Like the previous editions of ARTIGIANATO E PALAZZO artisan workshops and their commissions, the forthcoming 18th edition of the Exhibition brought together, in the splendid Giardino Corsini in Florence, over one hundred of the most extraordinary and capable Florentine, Italian and European artisans, involving some 8,000 attentive and curious visitors over the three days of the exhibition alone. In addition to the important cultural and informative contribution in itself, the Exhibition stimulated a moment of in-depth study on the ‘minor arts’, with the intention of bringing them ever closer to our daily lives, thus breaking away from the traditional canons of other Exhibition-Markets.

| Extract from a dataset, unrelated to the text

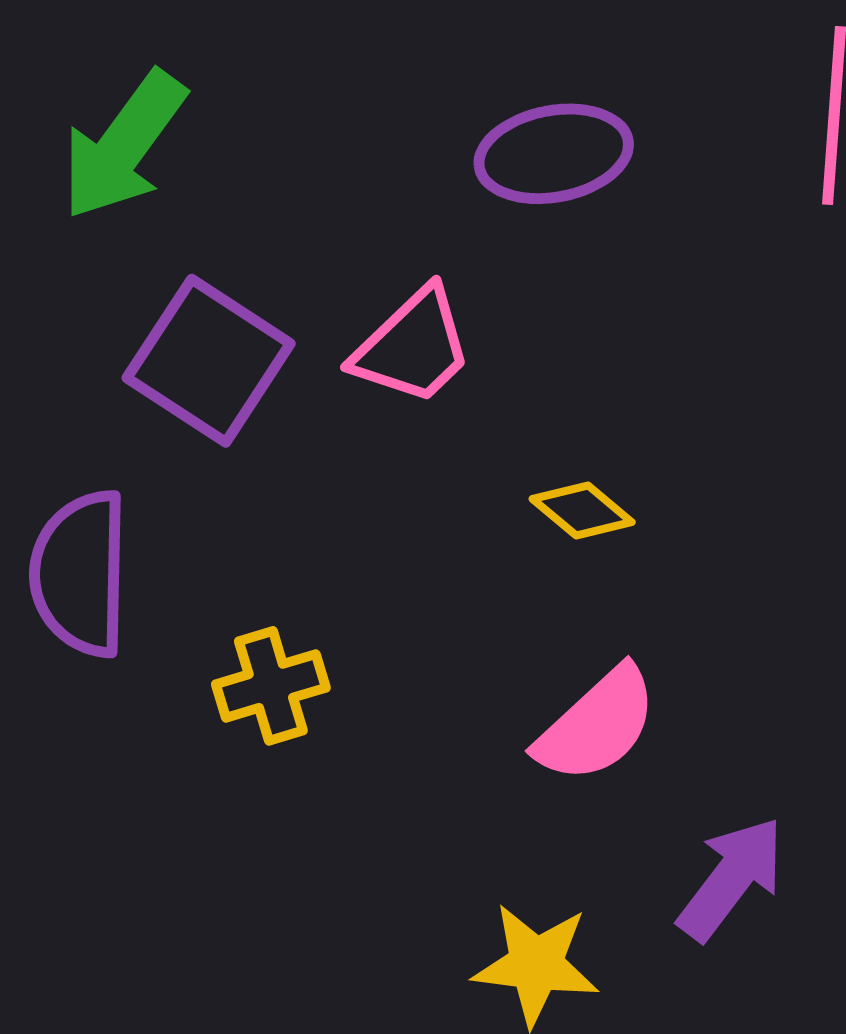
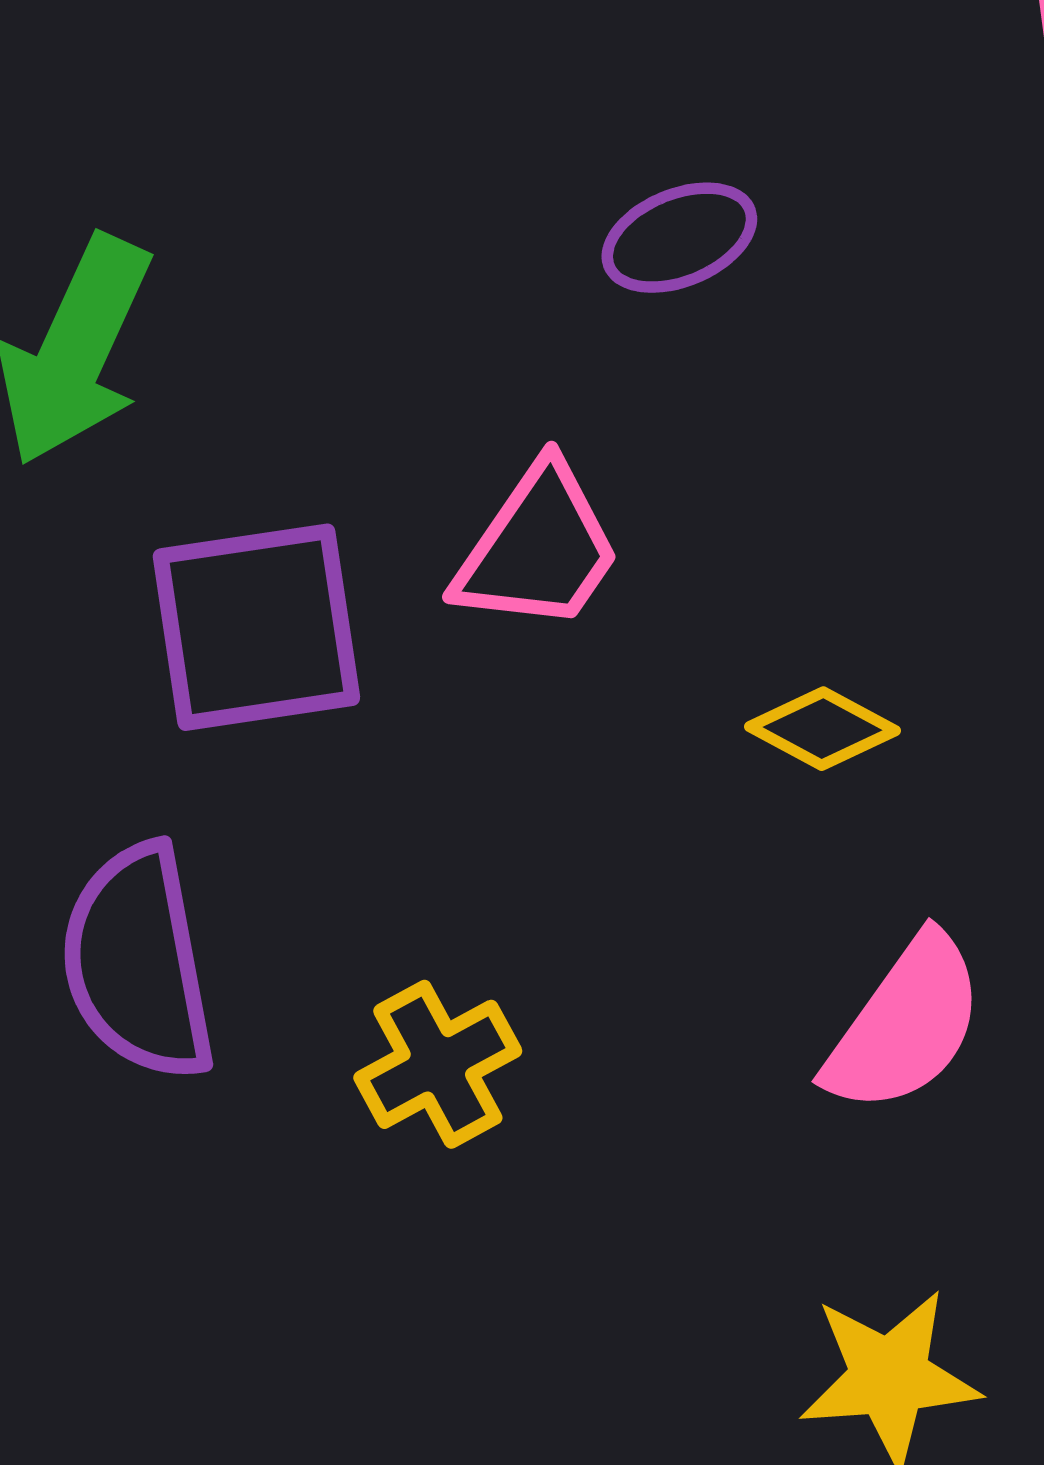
purple ellipse: (554, 154) -> (679, 238), size x0.7
purple square: (209, 361) -> (256, 627), turned -30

The ARTISANATO E PALAZZO exhibition was mainly born from the idea of re-evaluating and reframing the figure of the craftsman and his work in our times, considering it a high expression of quality and technique, linked to the client, but insisting on the idea of a craftsmanship that is ‘modern’ by nature, without forgetting the fundamental element of tradition. There was also a desire to emphasise the strong social relevance of the craftsman of the past whose workshop often thrived around the palace, understood as a ‘showcase’ and a place for experimentation, in continuous exchange with patrons of all classes, benefiting from a direct relationship with the population and tradition as the holder of social aesthetics.
Also for this 18th edition, we start from the idea that in the craftwork, creation never ends and each work is not equal to another.
And precisely in terms of ‘handmade’ (from the Latin ‘manu facere’: to make with the hands), the exhibitors at ARTIGIANATO E PALAZZO are once again called upon to demonstrate live the various working techniques in which they excel.
With the ARTIGIANATO E PALAZZO project, we hope, by bringing together an increasingly large group of master craftsmen from all over Italy, to catalyse the attention of a vast and attentive public on these debated topics, hoping for a lively interest on the part of the parties involved: the craftsmen and their clients.
Giorgiana Corsini and Neri Torrigiani
The Palazzo Corsini sul Prato, commissioned to Bernardo Buontalenti at the end of the 16th century, hides one of the most interesting Italian gardens in Florence, designed and realised by Gherardo Silvani, with a wide central avenue adorned with statues of degrading measures to accentuate the perspective effect, flower beds, box hedges, bases for lemon basins and the large and luminous lemon houses that rise behind the boundary wall that delimits the garden on Via della Scala, from where they have their entrance.